PILE UP: High reliefs. Situated works
Daniel Buren has pursued an uncompromising site-specific style since the 1960s, choosing to make work in situ and in response to a particular location. Largely considered France’s greatest living artist and one of the most significant contributors to the conceptual art movement. His major public art interventions can be seen worldwide at locations including The Palais-Royal in Paris; Odaïba Bay, Tokyo and the Ministry of Labour, Berlin.
Buren’s latest exhibition ‘PILE UP: High reliefs. Situated Works’ debuts a number of wall-based structures, all of which highlight the complex process behind the artist’s practice.

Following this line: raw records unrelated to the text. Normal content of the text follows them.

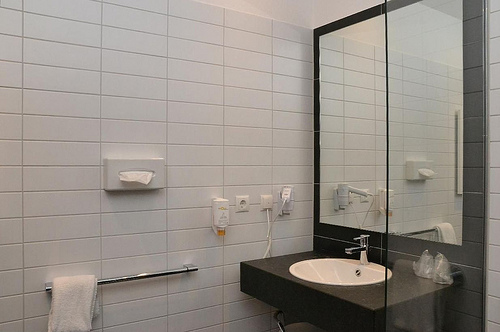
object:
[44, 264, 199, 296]
rack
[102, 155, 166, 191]
box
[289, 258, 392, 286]
sink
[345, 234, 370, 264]
faucet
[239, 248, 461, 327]
counter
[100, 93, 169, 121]
tile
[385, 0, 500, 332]
wall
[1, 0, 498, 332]
bathroom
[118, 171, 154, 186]
napkin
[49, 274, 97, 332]
towel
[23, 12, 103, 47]
tile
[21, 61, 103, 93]
tile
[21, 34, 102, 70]
tile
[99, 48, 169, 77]
tile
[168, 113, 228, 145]
tile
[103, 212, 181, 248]
tile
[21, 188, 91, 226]
tile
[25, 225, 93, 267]
tile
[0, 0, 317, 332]
wall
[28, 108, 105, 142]
tile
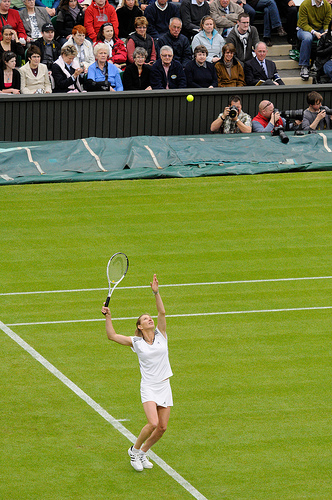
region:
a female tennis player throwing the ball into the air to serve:
[76, 243, 204, 475]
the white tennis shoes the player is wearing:
[122, 442, 161, 474]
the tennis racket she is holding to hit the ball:
[97, 249, 132, 311]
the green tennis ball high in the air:
[181, 88, 198, 106]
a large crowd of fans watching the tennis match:
[4, 1, 327, 91]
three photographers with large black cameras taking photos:
[212, 92, 331, 150]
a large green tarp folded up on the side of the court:
[2, 137, 300, 185]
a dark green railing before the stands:
[7, 93, 173, 136]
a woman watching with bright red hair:
[70, 22, 90, 50]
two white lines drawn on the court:
[189, 275, 317, 334]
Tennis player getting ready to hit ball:
[83, 245, 185, 478]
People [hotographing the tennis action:
[207, 88, 330, 146]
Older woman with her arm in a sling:
[82, 41, 125, 94]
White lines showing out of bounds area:
[183, 275, 242, 318]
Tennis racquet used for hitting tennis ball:
[93, 247, 133, 313]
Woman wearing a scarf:
[49, 42, 85, 93]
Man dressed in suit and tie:
[243, 37, 287, 87]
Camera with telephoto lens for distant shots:
[271, 106, 306, 118]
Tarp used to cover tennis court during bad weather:
[1, 137, 249, 178]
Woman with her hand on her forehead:
[0, 20, 23, 50]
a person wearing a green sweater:
[292, 1, 331, 77]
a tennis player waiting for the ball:
[87, 247, 190, 482]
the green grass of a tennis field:
[189, 255, 330, 484]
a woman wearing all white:
[100, 306, 195, 472]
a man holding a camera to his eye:
[212, 97, 250, 138]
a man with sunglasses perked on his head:
[256, 97, 308, 143]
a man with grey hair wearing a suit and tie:
[250, 41, 285, 83]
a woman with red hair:
[70, 25, 90, 52]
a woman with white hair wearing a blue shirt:
[92, 42, 125, 91]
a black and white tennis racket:
[97, 245, 143, 331]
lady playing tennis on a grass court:
[89, 247, 181, 482]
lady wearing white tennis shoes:
[93, 201, 200, 475]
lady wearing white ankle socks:
[106, 242, 179, 477]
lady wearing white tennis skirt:
[68, 250, 207, 488]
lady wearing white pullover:
[97, 309, 224, 434]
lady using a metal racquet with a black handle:
[77, 224, 186, 474]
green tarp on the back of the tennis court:
[8, 122, 312, 201]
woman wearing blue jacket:
[76, 37, 122, 112]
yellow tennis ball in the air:
[138, 78, 262, 146]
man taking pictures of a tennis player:
[204, 83, 260, 143]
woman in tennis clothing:
[70, 231, 243, 481]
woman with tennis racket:
[81, 224, 246, 440]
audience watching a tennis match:
[0, 32, 304, 130]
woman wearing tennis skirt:
[96, 273, 220, 464]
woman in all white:
[48, 220, 277, 460]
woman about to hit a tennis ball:
[54, 195, 234, 498]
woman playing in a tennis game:
[60, 243, 241, 485]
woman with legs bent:
[59, 259, 237, 498]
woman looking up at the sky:
[40, 202, 200, 441]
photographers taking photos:
[198, 92, 331, 185]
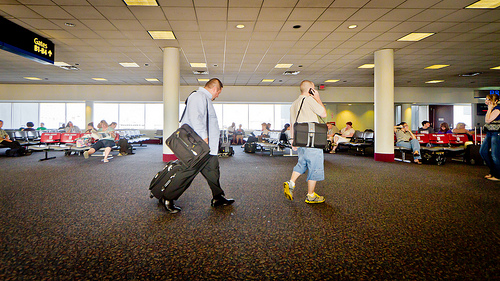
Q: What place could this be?
A: It is an airport.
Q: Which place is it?
A: It is an airport.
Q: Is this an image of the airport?
A: Yes, it is showing the airport.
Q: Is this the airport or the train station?
A: It is the airport.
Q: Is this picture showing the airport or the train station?
A: It is showing the airport.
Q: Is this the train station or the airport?
A: It is the airport.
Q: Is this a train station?
A: No, it is an airport.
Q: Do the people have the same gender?
A: No, they are both male and female.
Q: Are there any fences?
A: No, there are no fences.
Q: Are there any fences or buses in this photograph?
A: No, there are no fences or buses.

PILE UP: HIGH RELIEF NO B4, 2017
Playing with depth, surface and reflection, the works on display are an amalgamation of two forms: powder-coated, aluminium triangular prisms that project from the wall and mirror-finished panels which surround the three dimensional forms and follow the contours of the wall. The reliefs are carefully arranged in a number of configurations on the gallery’s walls – a space for which Buren has created work since the 1970s. Coloured in bright monochromes with the artist's signature black and white stripes on their sides, the individual prism shapes retain their essential qualities and inherent individuality despite the different arrangements, testament to Buren’s ability to portray the physical components of an artwork while pointing to the ideological context in which the work is made.
PILE UP: HIGH RELIEF NO B4 + B5, 2017
PILE UP: HIGH RELIEF NO B8, 2017
Buren is considered one of the world’s most influential and important figures in contemporary art, contributing to the development of conceptual art through his adoption in the 1960s of “degree zero of painting”, a response that abandoned all traditional forms of making and adopted the rigorous aesthetic of exclusively using vertical stripes. By reducing painting to its simplest elements – the canvas and its support – Buren was able to draw attention to the relationship between art and context. Questioning how we look, perceive and reveal the social characteristics and physical aspects of a space, Buren’s work always relates to the space around it, the pieces limited and defined by what encases and rules them. In an interview with Suzanne Pagé in 1986 when he represented France at the 42nd Venice Biennale, Buren states, the works “take into account the place in which they are presented as part and parcel of the visual result… They are explicitly dependent on the place for which they have been built or rebuilt. They change it to the same extent as they are changed by it. This is their very reason for being.”
"I want to offer them a beautiful bubble of oxygen for the spirit.”